Promises were made, and fools were played.
As I told myself of the changes I need to make, that is how much I haven't even worked on them. Sometimes you notice them, but usually they just fade into darkness. I write on my blog mentally throughout every day of my imperfectly perfect life. I find myself dazed as I wonder why not have a nice laptop on my lap at all times as I ponder in silence. For that I would need actual space and quiet, which is not given to me until I am completely alone and lost in my dreams, on the verge of a sleep paralysis.
I know I promised myself to not let his acts divide my attention as much as they do, but he is still a part of me that I cannot deny or put aside. When you get used to just a short text message every couple of hours, you learn to appreciate it, and even get used to it (which is not necessarily good, but what do I know). As I lay on a bed, with real friend's arms around me, and those words that beat through me: "You know you can talk to me about anything right?" I wonder if what I am doing is just a facade of happiness or is it all real? He has been there for me so last night, I cried for the first time after weeks of not letting those salty drips stream down my face. It felt strange, new even, as I hugged him tightly and listened to the wisdom of which he spoke. You wouldn't believe how much such moments connect people.
The hugs that ran in every once in a while had a beautiful ring to them. As it was cold on my back from the A/C, yet warm up front from his body's grasp, I got some insight on nostalgia carved deep inside me.
I am still a broken love toy, waiting to be fixed.
Nothing is wrong with me, really, but I go "balls deep" when in love. If you manage to open up my book of secrets, prepare for instant attached whether intentional or not. Trust me, they all seem interesting, but goddamn you, and your very existence, for fucking with my head so much.

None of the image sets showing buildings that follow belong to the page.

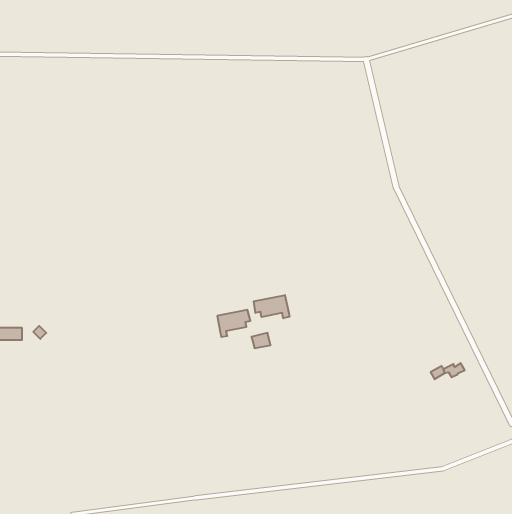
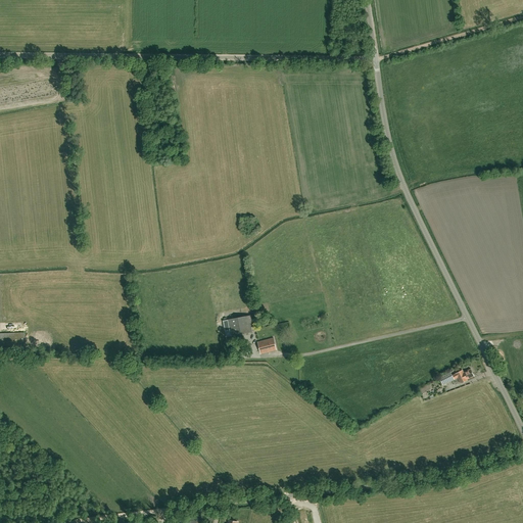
building: [254,295,289,318] -> none

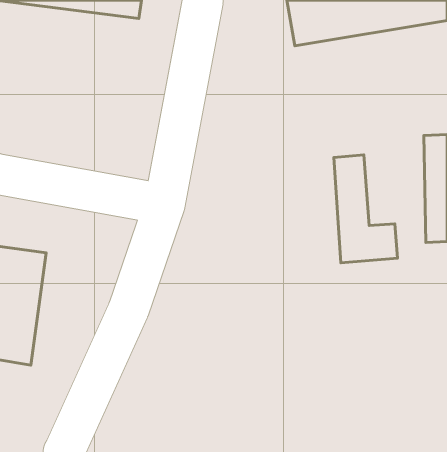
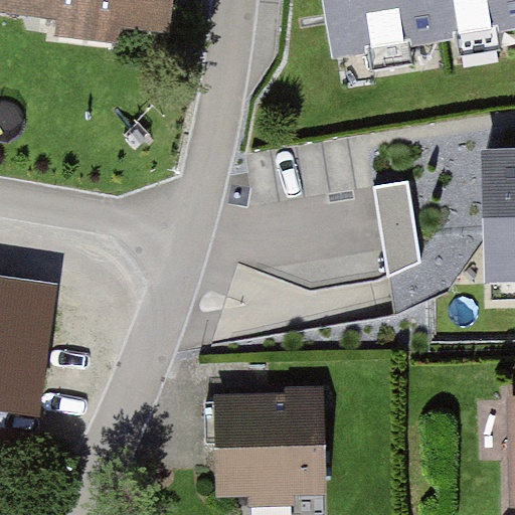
building: none -> [213,389,332,498]

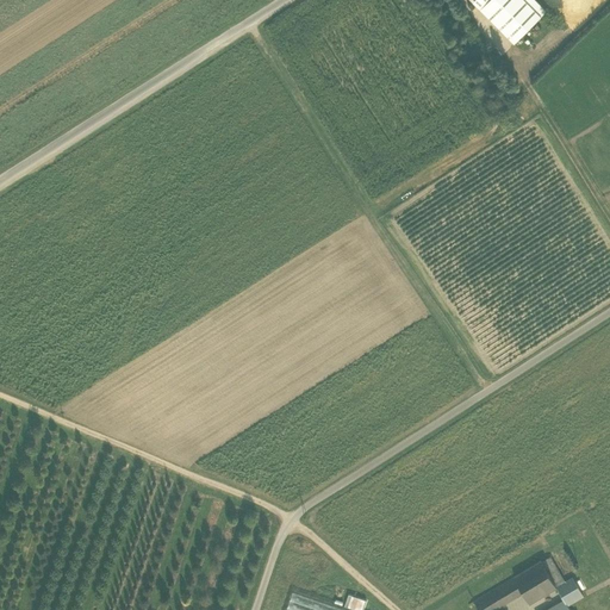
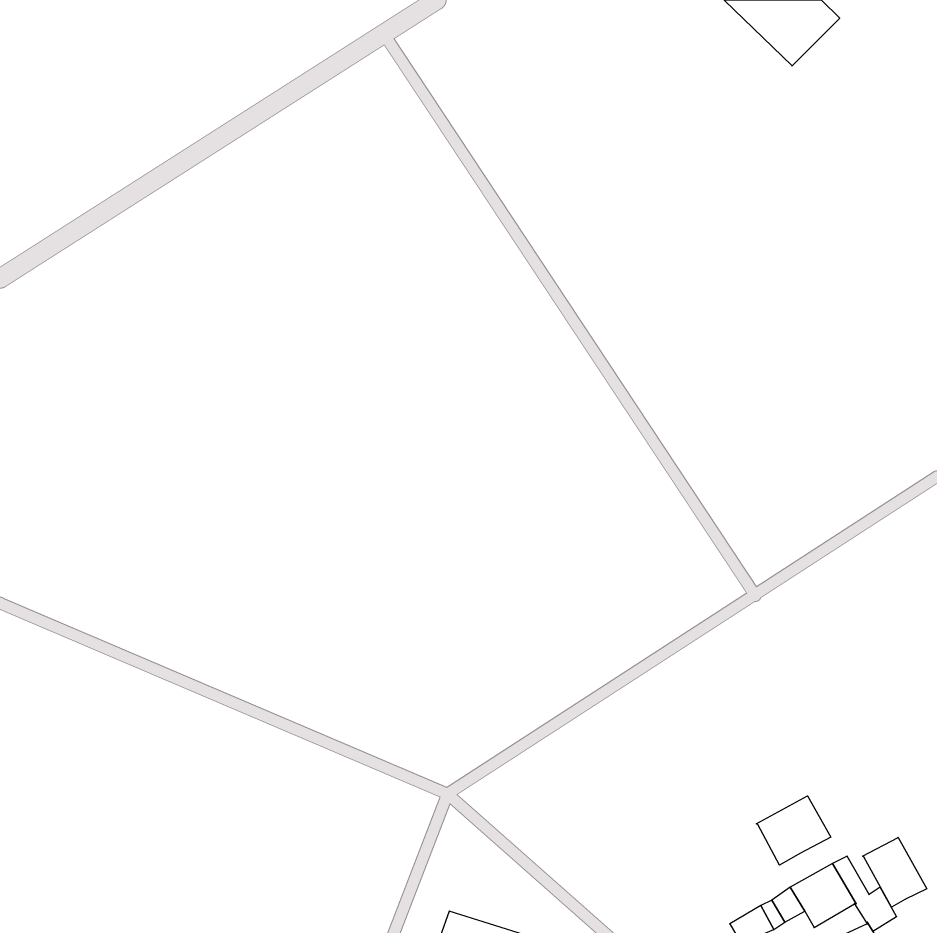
building: none -> [756,796,831,865]
building: none -> [863,837,927,907]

After the day of yesterday, which brought that sadness, today was different, fresh. I am not sure I can handle all these mood swings, but I will try again, since I do not want to give up on you. The touch of our noses is so sweet, and everything it brings is agonizing me with such pain I can hardly hold it through. No more tears over you, this time for real. I do not need that from you. Just show me the care you have withing you, and I will be good. Until then, I hope someone that much better comes along, and blows me out of proportion. I need to breathe fresh air, I cannot keep on consuming your neck and what it does to me.